Experimental verification and effect
| Index (I) | Traditional single frequency system | The scheme of the invention | Amplitude of lift |
| Maximum offset tolerance | 10 cm | 20 cm | 100% |
| Efficiency fluctuation (Deltaeta) | ±15% | ±3% | 80% |
| Leakage intensity (@ 1 m) | 35 μT | 22 μT | 37% |
| Dynamic response time | 50 ms | 5 ms | 90% |
The conclusion is that the system can still keep high efficiency (more than 90%) and low electromagnetic radiation under complex working conditions through double-frequency cooperative transmission, intelligent parameter adjustment and magnetic circuit optimization, and the system is suitable for a high-dynamic electric automobile wireless charging scene.

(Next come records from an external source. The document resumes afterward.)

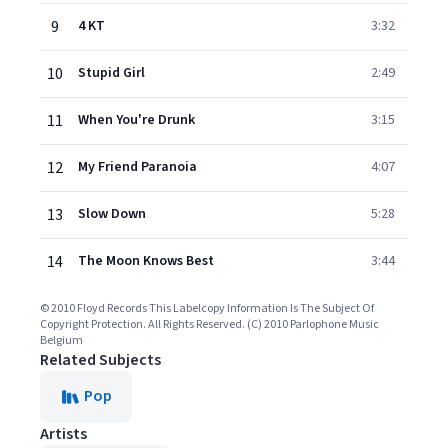
9
4 KT
3:32
10
Stupid Girl
2:49
11
When You're Drunk
3:15
12
My Friend Paranoia
4:07
13
Slow Down
5:28
14
The Moon Knows Best
3:44
© 2010 Floyd Records This Labelcopy Information Is The Subject Of
Copyright Protection. All Rights Reserved. (C) 2010 Parlophone Music
Belgium
Related Subjects
Pop
Artists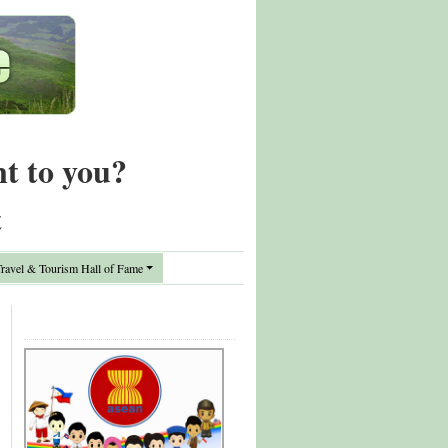
nt to you?
t
avel & Tourism Hall of Fame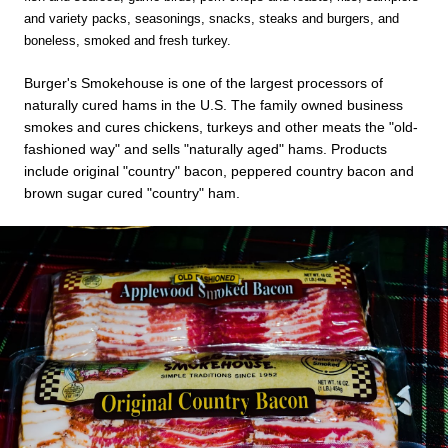
and variety packs, seasonings, snacks, steaks and burgers, and
boneless, smoked and fresh turkey.
Burger's Smokehouse is one of the largest processors of
naturally cured hams in the U.S. The family owned business
smokes and cures chickens, turkeys and other meats the "old-
fashioned way" and sells "naturally aged" hams. Products
include original "country" bacon, peppered country bacon and
brown sugar cured "country" ham.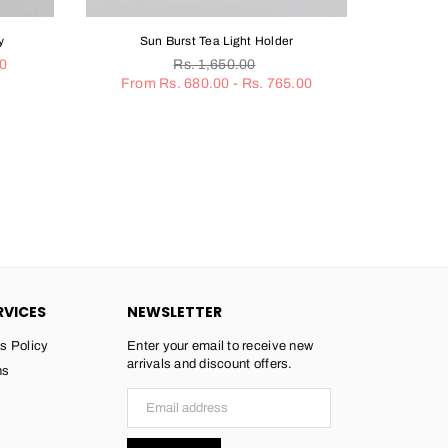
Burst Tea Light Holder
Gold Rimmed White Coaster Set
Regular
Regular
Rs. 1,650.00
Rs. 2,650.00
Rs. 1,160.00
price
price
. 680.00 - Rs. 765.00
RVICES
NEWSLETTER
s Policy
Enter your email to receive new
arrivals and discount offers.
ns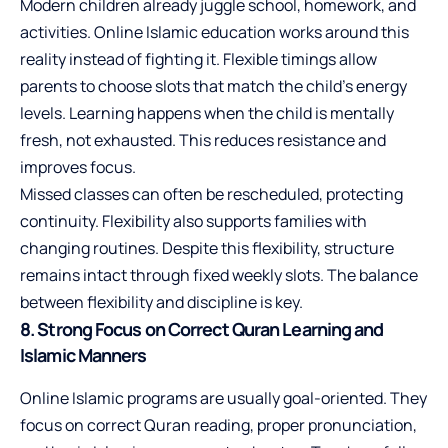
Modern children already juggle school, homework, and
activities. Online Islamic education works around this
reality instead of fighting it. Flexible timings allow
parents to choose slots that match the child’s energy
levels. Learning happens when the child is mentally
fresh, not exhausted. This reduces resistance and
improves focus.
Missed classes can often be rescheduled, protecting
continuity. Flexibility also supports families with
changing routines. Despite this flexibility, structure
remains intact through fixed weekly slots. The balance
between flexibility and discipline is key.
8. Strong Focus on Correct Quran Learning and
Islamic Manners
Online Islamic programs are usually goal-oriented. They
focus on correct Quran reading, proper pronunciation,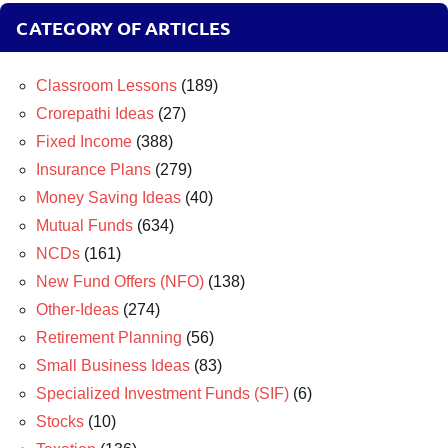
CATEGORY OF ARTICLES
Classroom Lessons
(189)
Crorepathi Ideas
(27)
Fixed Income
(388)
Insurance Plans
(279)
Money Saving Ideas
(40)
Mutual Funds
(634)
NCDs
(161)
New Fund Offers (NFO)
(138)
Other-Ideas
(274)
Retirement Planning
(56)
Small Business Ideas
(83)
Specialized Investment Funds (SIF)
(6)
Stocks
(10)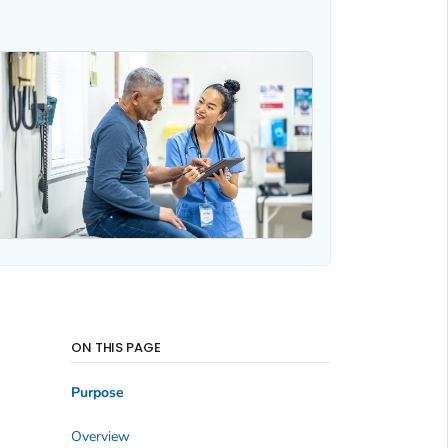
ON THIS PAGE
Purpose
Overview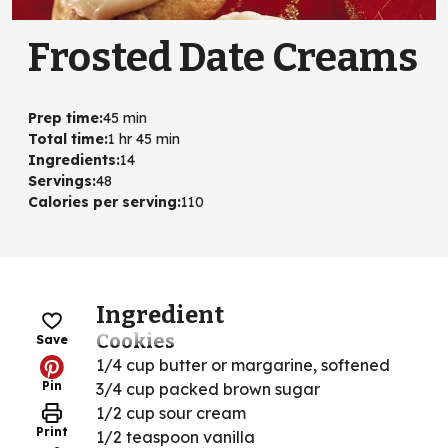
Frosted Date Creams
Prep time
:
45 min
Total time
:
1 hr 45 min
Ingredients
:
14
Servings
:
48
Calories per serving
:
110
Ingredient
Cookies
Save
1/4 cup butter or margarine, softened
Pin
3/4 cup packed brown sugar
1/2 cup sour cream
Print
1/2 teaspoon vanilla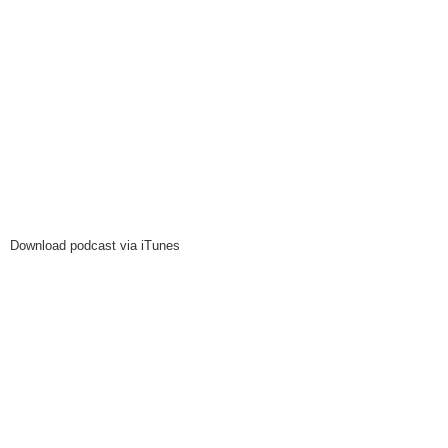
Download podcast via iTunes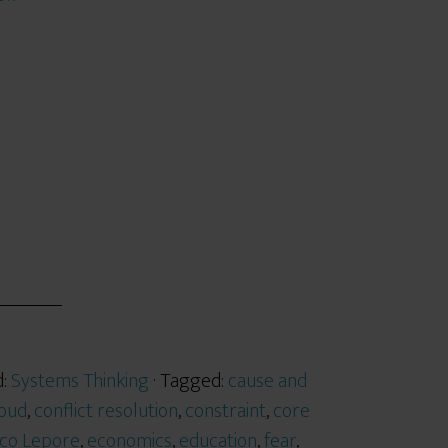
d:
Systems Thinking
· Tagged:
cause and
loud
,
conflict resolution
,
constraint
,
core
co Lepore
,
economics
,
education
,
fear
,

One specific application example is also given below:
the size of the transmitting end L1 is 60 cm multiplied by 40 cm (low frequency), the size of the receiving end L2 is 30 cm multiplied by 30 cm (high frequency), and the receiving end L3/L4 adopts 20 cm multiplied by 20 cm double-layer concave-convex magnetic cores;
the control module takes STM32H7 as a core, the sampling frequency is 1 kHz, and the C1/C2 range is dynamically adjusted to 10-100 nF;
experiments show that when the transverse offset is 15 cm, the transmission efficiency is improved to 89% from 75% of the traditional single-frequency system, and the magnetic leakage intensity is less than or equal to 25 mu T (meeting the GB/T38775.4 standard).
The technical features of the above embodiments may be arbitrarily combined, and all possible combinations of the technical features in the above embodiments are not described for brevity of description, however, as long as there is no contradiction between the combinations of the technical features, they should be considered as the scope of the description.